You know how much I like to read. I feel as if I spend half my day (a long one, at that) reading. I like to read blogs, news sites, interviews, press releases and also looking at research that is being disseminated both by my company, as well as others. Right or wrong, I don't always agree with what I see. Yesterday was such a case, when I stumbled upon this piece of research.
So technically, it's not the entire report, but even the excerpt has some things that concern me. The first page has this statement:
The entrance of Research In Motion (RIM) into the MDM space with BlackBerry Enterprise Server (BES) 5.0 is sure to have an impact on the market, with BlackBerry customers opting for the one-stop shop.
Uhm, am I missing something that the BES has NOT been a device management solution until then? Has it just been a tool for pushing email? Did I miss the press release from RIM that said they got into device management? I thought it was (well before 5.0) the BEST homogeneous device management platform, with over 400 policies (and now up to 450) to manage the BlackBerry. What am I missing?

DIRECTIONS>
1 – Translate this sentence from the BlackBerry post into Spanish: "Right or wrong, I don't always agree with what I see."
2 – According to the BlackBerry post, how many policies does BES now have for managing the BlackBerry?

EXTRACTED MATERIAL>
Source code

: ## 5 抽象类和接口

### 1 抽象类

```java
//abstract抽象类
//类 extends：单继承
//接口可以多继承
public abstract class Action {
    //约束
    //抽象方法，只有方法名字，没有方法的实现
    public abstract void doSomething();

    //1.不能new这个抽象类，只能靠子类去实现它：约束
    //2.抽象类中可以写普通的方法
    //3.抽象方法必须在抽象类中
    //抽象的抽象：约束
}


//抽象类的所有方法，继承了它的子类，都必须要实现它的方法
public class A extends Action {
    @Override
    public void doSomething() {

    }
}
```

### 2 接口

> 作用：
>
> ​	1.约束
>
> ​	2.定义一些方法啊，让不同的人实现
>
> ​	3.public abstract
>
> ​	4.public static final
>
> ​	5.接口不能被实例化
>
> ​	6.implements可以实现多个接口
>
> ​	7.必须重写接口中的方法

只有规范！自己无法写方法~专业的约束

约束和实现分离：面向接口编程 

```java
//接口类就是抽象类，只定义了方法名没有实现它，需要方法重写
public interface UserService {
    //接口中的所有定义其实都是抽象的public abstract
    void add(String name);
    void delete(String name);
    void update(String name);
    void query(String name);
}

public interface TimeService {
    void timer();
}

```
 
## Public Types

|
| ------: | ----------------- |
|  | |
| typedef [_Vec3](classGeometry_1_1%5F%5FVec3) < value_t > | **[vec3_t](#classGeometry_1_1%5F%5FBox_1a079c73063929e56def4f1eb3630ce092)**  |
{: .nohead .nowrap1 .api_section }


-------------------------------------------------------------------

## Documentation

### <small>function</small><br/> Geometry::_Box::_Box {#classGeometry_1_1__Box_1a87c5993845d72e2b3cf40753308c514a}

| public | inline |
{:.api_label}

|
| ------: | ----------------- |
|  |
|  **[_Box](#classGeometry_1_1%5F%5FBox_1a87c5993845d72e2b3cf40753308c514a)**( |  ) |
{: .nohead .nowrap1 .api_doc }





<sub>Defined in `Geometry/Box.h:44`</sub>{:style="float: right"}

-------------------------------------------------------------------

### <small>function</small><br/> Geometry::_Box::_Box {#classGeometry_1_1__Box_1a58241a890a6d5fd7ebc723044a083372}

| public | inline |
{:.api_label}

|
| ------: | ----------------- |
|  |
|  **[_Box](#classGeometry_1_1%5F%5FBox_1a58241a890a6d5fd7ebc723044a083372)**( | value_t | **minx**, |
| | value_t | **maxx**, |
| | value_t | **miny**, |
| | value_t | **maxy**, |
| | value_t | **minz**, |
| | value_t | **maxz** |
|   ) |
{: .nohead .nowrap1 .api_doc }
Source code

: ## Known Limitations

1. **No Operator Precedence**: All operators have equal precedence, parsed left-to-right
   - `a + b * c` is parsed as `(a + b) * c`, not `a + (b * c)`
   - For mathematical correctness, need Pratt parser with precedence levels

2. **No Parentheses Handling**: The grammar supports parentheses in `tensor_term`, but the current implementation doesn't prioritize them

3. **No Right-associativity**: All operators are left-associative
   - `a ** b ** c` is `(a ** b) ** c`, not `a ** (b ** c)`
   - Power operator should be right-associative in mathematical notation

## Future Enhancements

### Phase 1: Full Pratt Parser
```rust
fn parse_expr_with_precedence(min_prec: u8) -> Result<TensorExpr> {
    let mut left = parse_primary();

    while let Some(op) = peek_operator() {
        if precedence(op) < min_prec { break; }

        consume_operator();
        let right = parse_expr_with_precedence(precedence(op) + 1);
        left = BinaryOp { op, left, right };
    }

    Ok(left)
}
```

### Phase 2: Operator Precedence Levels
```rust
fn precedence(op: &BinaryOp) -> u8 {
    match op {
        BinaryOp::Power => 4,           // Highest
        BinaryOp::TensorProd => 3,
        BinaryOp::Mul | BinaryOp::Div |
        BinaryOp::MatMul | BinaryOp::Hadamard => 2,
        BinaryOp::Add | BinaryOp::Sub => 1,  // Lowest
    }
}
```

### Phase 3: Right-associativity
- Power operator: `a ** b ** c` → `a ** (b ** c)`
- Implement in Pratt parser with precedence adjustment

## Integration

REPLIES>
1 – Con razón o sin ella, no siempre estoy de acuerdo con lo que veo.

2 – Up to 450, up from over 400.